Could I find a mythical wildness in my body, underneath the layers of training, learned forms and coded movement? Is this potentially more problematic than the quest for ephemeral beauty I want to exorcise? How to set up and play with audience expectations and create unusual preparations for the body? (Wildness Lab and Wild Trio)

Questioning my habitual approach to collaborative research -- how can I avoid becoming preoccupied with managing the many opinions, energy levels, and desires of a group? How to get to know collaborators more specifically as artists? What are their interests, taste in film and music, and particular aesthetics? What drives them? What if I invite them one at a time? What if I don’t lead the process? Could I create a solo from several alternate identities, part homage, part identity theft? (FoMOs research weeks)

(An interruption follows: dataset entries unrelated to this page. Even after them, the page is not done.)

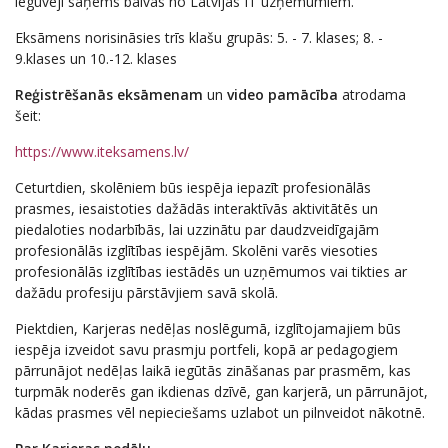
ieguvēji saņems balvas no Latvijas IT uzņēmumiem.
Eksāmens norisināsies trīs klašu grupās: 5. - 7. klases; 8. -
9.klases un 10.-12. klases
Reģistrēšanās eksāmenam
un
video pamācība
atrodama
šeit:
https://www.iteksamens.lv/
Ceturtdien, skolēniem būs iespēja iepazīt profesionālās
prasmes, iesaistoties dažādās interaktīvās aktivitātēs un
piedaloties nodarbībās, lai uzzinātu par daudzveidīgajām
profesionālās izglītības iespējām. Skolēni varēs viesoties
profesionālās izglītības iestādēs un uzņēmumos vai tikties ar
dažādu profesiju pārstāvjiem savā skolā.
Piektdien, Karjeras nedēļas noslēgumā, izglītojamajiem būs
iespēja izveidot savu prasmju portfeli, kopā ar pedagogiem
pārrunājot nedēļas laikā iegūtās zināšanas par prasmēm, kas
turpmāk noderēs gan ikdienas dzīvē, gan karjerā, un pārrunājot,
kādas prasmes vēl nepieciešams uzlabot un pilnveidot nākotnē.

In my practice, the designing of frames to create spaces to explore can be scaled up or scaled down. 

Whether I am making an improvisation score or an exercise for teaching, planning a performance making process, or curating a multi-disciplinary artist residency, I set the conditions from which I hope a particular experience can grow. I think about this in terms of awakening sensitivities: it could be towards a certain body part or a costume, a concept, or a way of relating with others. After awakening different combinations of sensitivities, it is interesting to watch the results. The outcome is a mystery that can never be known in advance. I can only predict which sensitivities to include in combination, to nourish and to cultivate.